Work instructions: All of the data should be given again word for word, though the images are to be left out.
━━━ Data in this exercise
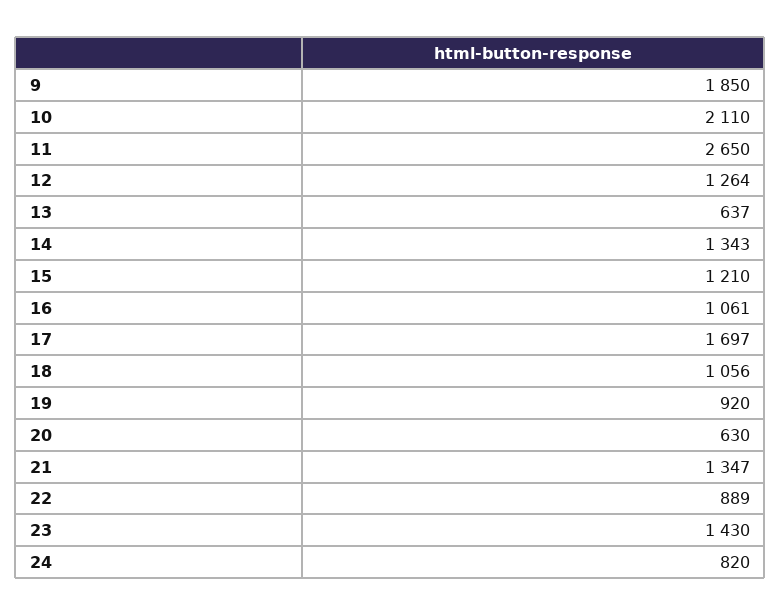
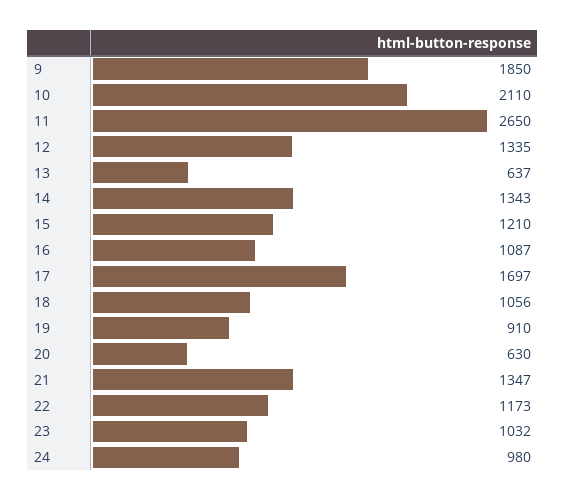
12: 1264 -> 1335
16: 1061 -> 1087
19: 920 -> 910
22: 889 -> 1173
23: 1430 -> 1032
24: 820 -> 980

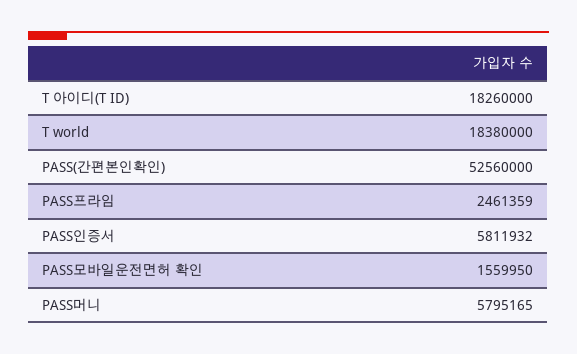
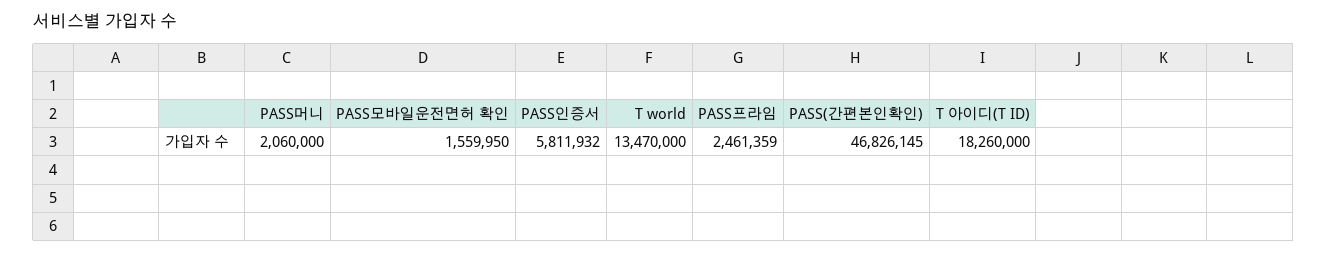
T world: 18380000 -> 13470000
PASS(간편본인확인): 52560000 -> 46826145
PASS머니: 5795165 -> 2060000

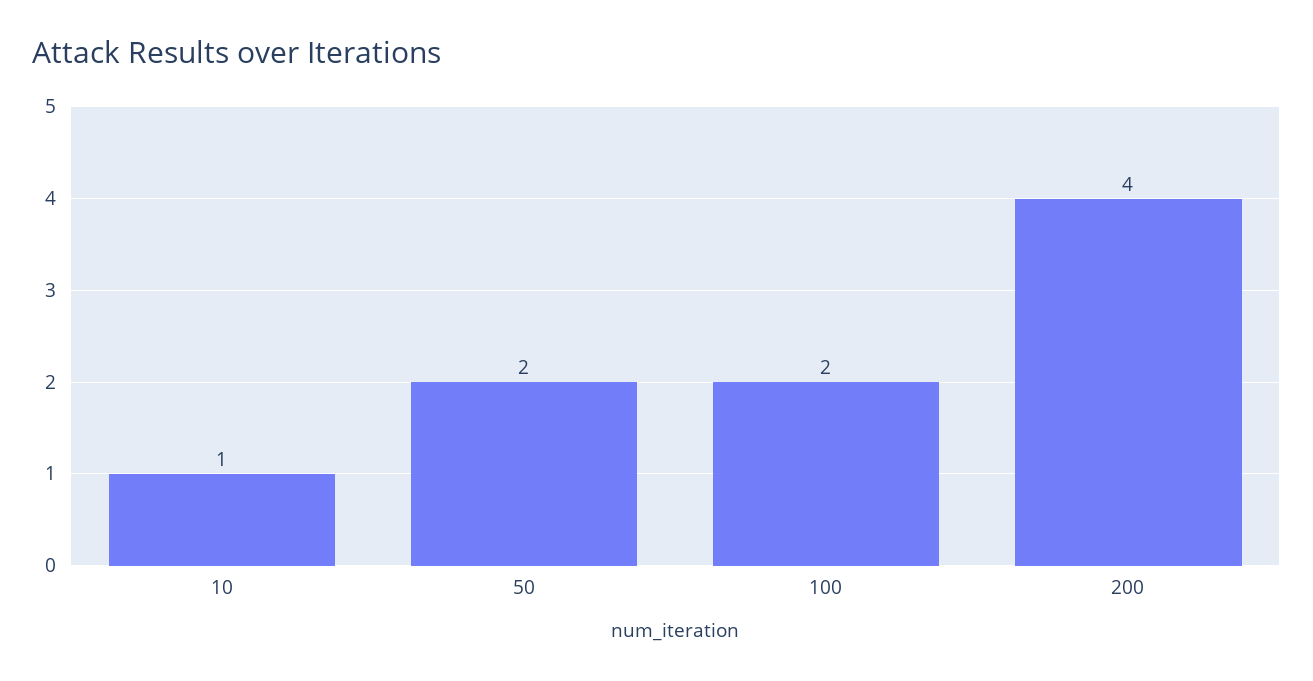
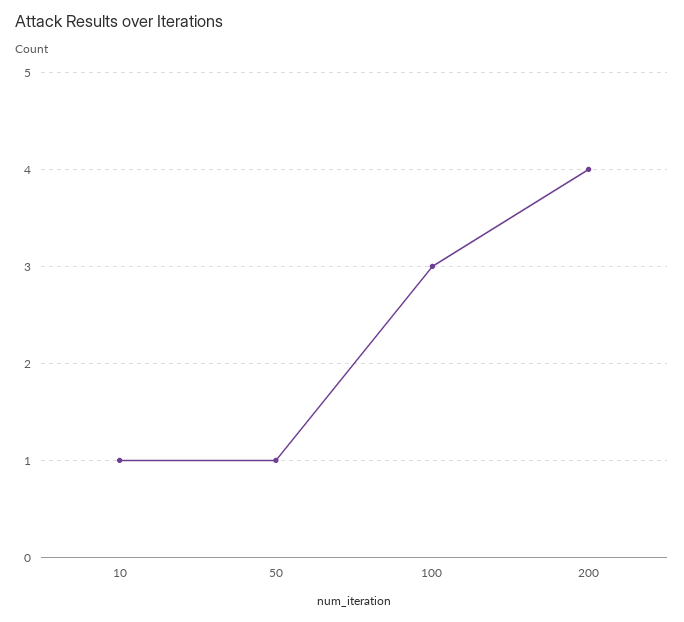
50: 2 -> 1
100: 2 -> 3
━━━━━━
Answer box:
12: 1264 -> 1335
16: 1061 -> 1087
19: 920 -> 910
22: 889 -> 1173
23: 1430 -> 1032
24: 820 -> 980

T world: 18380000 -> 13470000
PASS(간편본인확인): 52560000 -> 46826145
PASS머니: 5795165 -> 2060000

50: 2 -> 1
100: 2 -> 3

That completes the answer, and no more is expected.